I threw together a vscode extension to run it and while the extension is rough, the model seems decent. I'm trying to keep my expectations contained, in the past local models have been absolutely terrible for inline completion, this seems much better already. I hope this kicks off more competition.
> We’re open sourcing the model weights so the community can build fast, privacy-preserving autocomplete for every IDE - VSCode, Neovim, Emacs, and beyond.
We can't keep calling those models "open source" if we have a black box and know precisely how they were made.

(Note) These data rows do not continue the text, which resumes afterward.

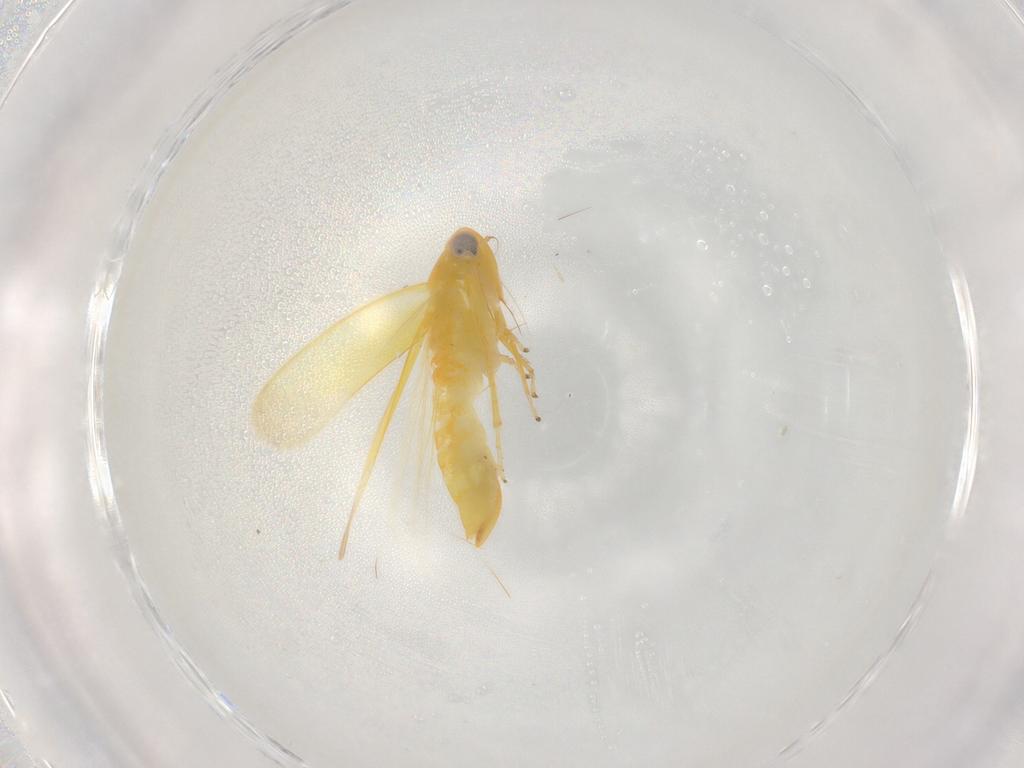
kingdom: Animalia
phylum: Arthropoda
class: Insecta
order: Hemiptera
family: Cicadellidae
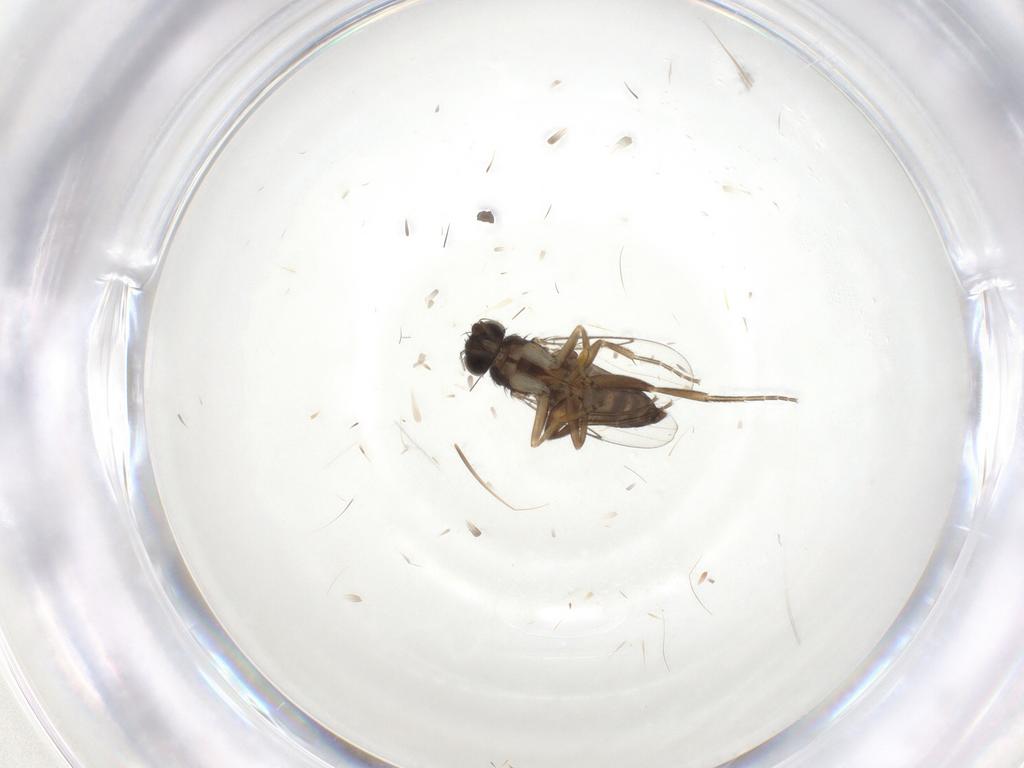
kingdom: Animalia
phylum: Arthropoda
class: Insecta
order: Diptera
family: Phoridae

"Open weights" are the new binary.
Again amazing work! waiting for what you guys cook next
It's really impressive so far, so quick to respond on a mac mini M2. And it appears to be accurate at least for the obvious questions.
I couldn't get it to work as an autocomplete of Zed unfortunately. It looks like it's hardwired to work with some providers and LMStudio is not included in the prediction engines list. Has anyone got a work around?
I am thinking that one effect is:
- it will become normal for meta-models to train a model specific to a particular task/product.
Also, differently, I'm quite sure that AGI is not available on this current path (useful tho it is), but that some algo improvements might crack ubiquitous trainable AGI. Probably including some kind of embodiment to provide world-models and emotions (which are essential to embodied survival and success).
I did buy their $100/yr AI but its about to run out.
ollama pull hf.co/sweepai/sweep-next-edit-1.5B
What about SFT?
Presumably basing this of Qwen is the reason it can be done for so cheap?
Would instead of the RL step a constrained decoding say via something like xgrammar fix syntax generation issue ?
It can, but you have to consider two things here:
a) constrained decoding ensures adherence to syntax, not semantics. Say you're editing a field in an enum in rust. You can write syntactically correct rust code that doesn't address the new field further in the code (say in a switch). You'd get correctly syntactic code, but the compiler will scream at you. RL works on both.
b) if your goal is to further train the model, so it works on many tasks, RL helps with exploring new paths and training the model further. Constrained grammars help with inference, but the model doesn't "learn" anything. With RL you can also have many reward functions at the same time. Say one that rewards good syntax, one that rewards "closing" all the functions so tree-sitter doesn't complain, and one that rewards 0 errors from the compiler. The model gets to train on all 3 at the same time.
>We ran a genetic algorithm over 30+ diff formats
Can you you give more information about your genetic algorithm? Did you do crossover over the trained models (for example, ranking by fitness, take 20% most elite and create children by mixing their weights randomly)? Did you have a 'population size' (number of instances) for the genetic algorithms, and if so what was it?
I wonder whether we are perhaps the point of usefulness of 'next edit' code development in 2026 though.
But how to use it instead of Copilot in VSCode ?
I agree that green accounts could be regarded as suspicious and, if it were me, I'd disclose each time I mention it.
It's hard to compare without more details about the training process and the dataset, but, is it? Genuine question, because I had the opposite impression. Like, for example, recently I did a full finetuning run on a 3B model chewing through a 146k entry dataset (with 116k entries having reasoning traces, so they're not short) in 7 hours on a single RTX 6000.